Mitsubishi adding value to Renault-Nissan-Mitsubishi Alliance
Ute-based lessons coming from the relative minnow are helping Nissan refine the Navara
Mitsubishi is a minnow compared to alliance mates Renault and Nissan, but that doesn't mean it has nothing to add in the arrangement.
Speaking with media at the opening of a Renault-Nissan-Mitsubishi Alliance warehouse in Melbourne, Kent O'Hara, senior vice president for after sales at the Alliance, said there were lessons for Renault/Nissan in the way Mitsubishi, comfortably the smallest member of group, goes about its business.
"I think the Mitsubishi partnership will be a good one for us, especially here in Australia," O'Hara said.

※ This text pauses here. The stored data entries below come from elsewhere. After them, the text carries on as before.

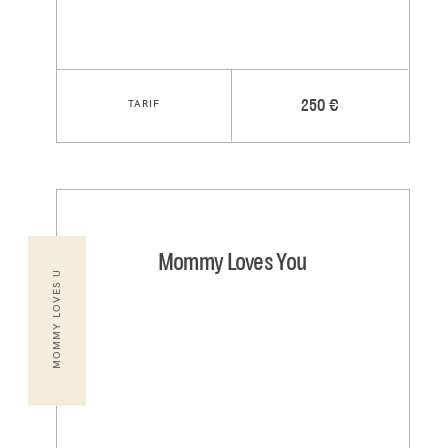
TARIF
250 €
Mommy Loves You
MOMMY LOVES U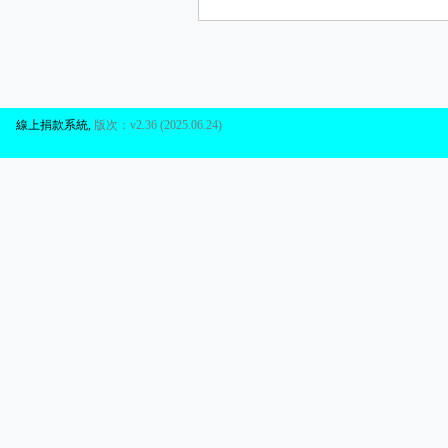
線上捐款系統
,
版次：v2.36 (2025.06.24)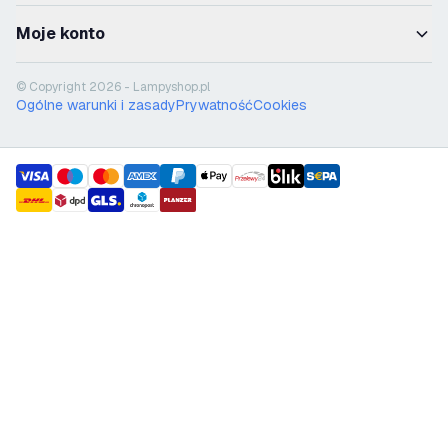
Moje konto
© Copyright 2026 - Lampyshop.pl
Ogólne warunki i zasady
Prywatność
Cookies
payment methods
shipment methods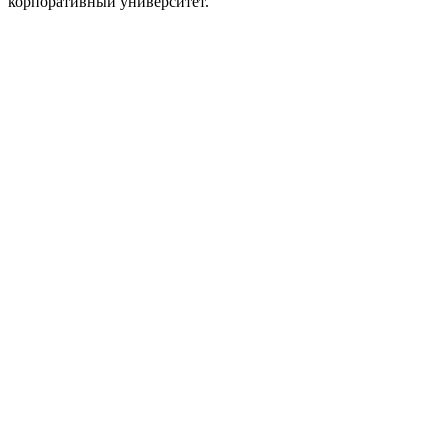
корпоративный университет.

"One of the things that's been very helpful is that there's been enough specific examples – early into Mitsubishi's joining – where frankly, they're doing things at a better level of efficiency and cost level than we are," he later explained.
"It means that they have a better solution to that particular problem or opportunity that they have come up with... We've learned some stuff from Mitsubishi in just looking at the pickups, between the Navara and Triton," O'Hara went on.
"We've learned some very insightful things on the Triton pickup that I think has already been useful back into the Nissan activities, on figuring out some different improvements to improve cost and design of certain items that we have," O'Hara said, although he wouldn't be drawn on specifics.
"Because Mitsubishi hasn't had all the resources available to them, they've had to do things a little bit differently," he later said, citing the way it deals with suppliers as one such example.
Don't expect to see the convergence of the two model lines, though. Just as the Renault Koleos and its platform twin, the Nissan X-Trail, have their own distinct personalities, O'Hara said the three pillars of the Alliance were working hard to maintain their identities.
"It's critically important that each of the brands remains unique," O'Hara explained.
"If you talk to the customers of the respective brands and vehicles, they have a very unique and very different view, and an appreciation for each of those brands. We never want to do anything that alters that."